My son Steve and his business partner were having car troubles, their heads hovering over the engine as I passed by toward the trail. Josh, my 25-year-old hiking companion and son's friend, was already bouncing at the forest edge like a golden retriever with opposable thumbs..

“It’s steep!” he yelled cheerfully. “Bring a stick!”
I brought two sticks, gathered earlier at Playa Negra. I also wore shorts and a long-sleeved shirt, though in hindsight, reversing that ensemble would’ve saved my legs from leafy lashings and my mind from the constant fear of brushing against something venomous.
The descent was slick, muddy, and ridiculously steep. We slid between palms, dodged strangler roots, and braced ourselves against trunks, most of which came accessorized with impressive thorns or espresso-cup-sized insects. Josh, agile and blessedly unconcerned about mortal peril, slipped occasionally but always stayed ahead, turning back often to check my progress.
“You good?” he shouted back.
“Go ahead,” I replied breathlessly. “I need to take it slow.”
Josh vanished into the greenery, and I continued alone. Sweat soon soaked through my shirt and dripped from my face. Like a true masochist, I’d brought along my Nikon DSLR camera and had to awkwardly stuff it into my yoga shorts midway since both hands were needed to avoid certain doom. What kind of lunatic climbs down a rainforest slope with a large camera crammed into her pants? Apparently, this one.
As I inched down a particularly slippery section—one wrong move away from becoming a headline ("American Woman Found Half-Eaten by Boa"). I stood there on that steep slope for a while thinking about my choices. Even the slightest misstep would have sent me down an edge into brush so thick and deep I wouldn't have been able to get out on my own. And I was alone. I hated the idea of giving up but some sort of sense took over and I turned around.
The hike up was worse—straight uphill, with fewer stable handholds. At one desperate moment, I looped the wrist cord of my stick around my neck, channeling a rainforest MacGyver to free my hands and pull myself up by tree roots. Thighs burning and breath rasping, I wondered if I was too old for this nonsense.
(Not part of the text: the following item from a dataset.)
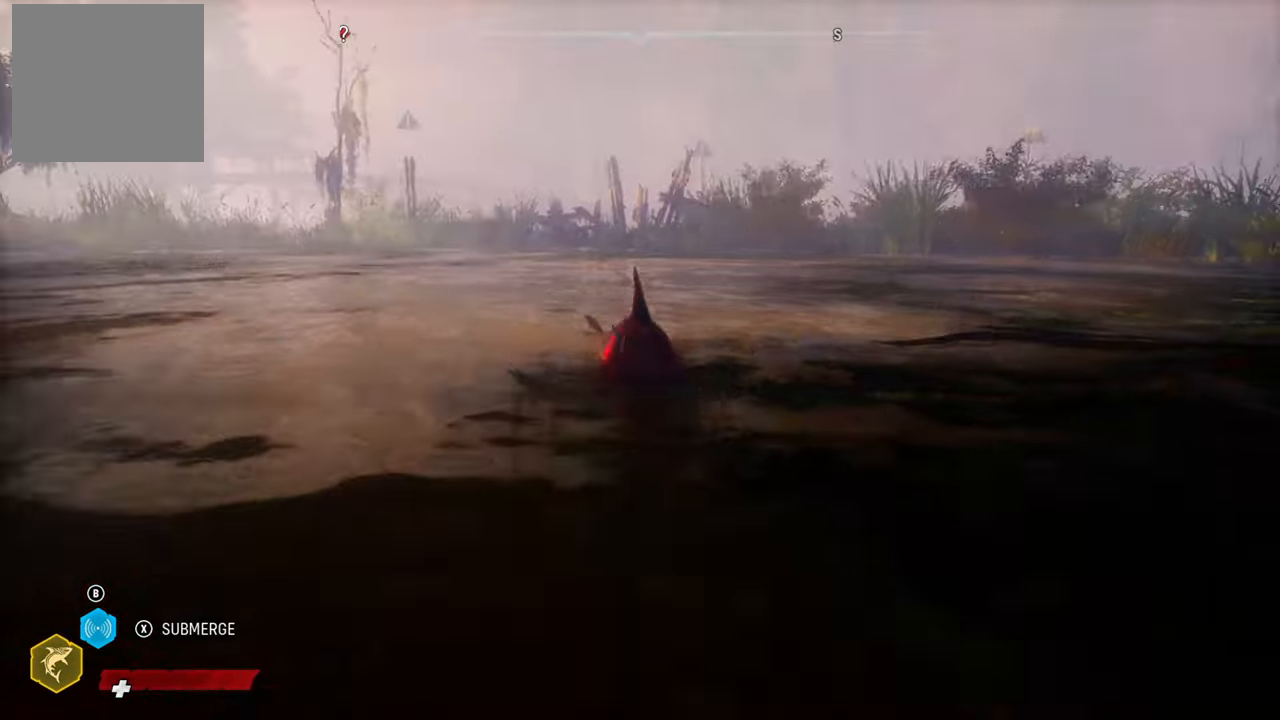
{"buttons": [], "left_stick": "up", "right_stick": "center", "events": [[420, "right_stick", "center"]]}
Would I pass out on a strangler fig root and be dragged away by bullet ants?
Eventually, I collapsed on a shady patch cushioned with wide banana leaves, head on knees, trying to slow my racing heart. It was an odd existential moment. If I were to die—right there, in a Costa Rican rainforest, camera awkwardly wedged in my shorts—I decided it would still beat collapsing under fluorescent office lights at a gray desk.
Half an hour passed in sweaty solitude. Remarkably, just one bug bite—the abdomen area, precisely where I'd stashed the Nikon. Clearly, one local critter had registered its complaint.
The silence was eerie. Being quiet in a rainforest isn’t advisable—it’s courteous (and life-preserving) to alert creatures of your presence. This is partly why people carry machetes here, hacking and making noise to deter surprises like the fer-de-lance, whose bite is best avoided unless you're carrying antivenom as casually as a granola bar. Bullet ants, Brazilian wandering spiders, and jaguars also appreciate a heads-up.
Respecting the wildlife—the first rule of Costa Rica—I knew it was time to move. Just then, a butterfly landed on my boot, fluttered around me, and landed again. Perhaps it was a gentle nudge from the universe: "Move along now." I accepted the invitation and hauled myself upright.

Fun science fact interlude: Costa Rica hosts an estimated 1,200 to 1,500 butterfly species—about 90% of Central America's total, 66% of all neotropical butterflies, and 18% worldwide.
The butterfly escorted me up the trail, flying ahead and to my right, perhaps just headed my way or possibly acting as a temporary spirit guide. It stuck around until I reached the stone wall at the top, the muffled debate over the car still ongoing in the background.
The butterfly disappeared into the trees as I finally emerged—legs trembling, face flushed, camera embarrassingly situated—but undeniably, gloriously alive.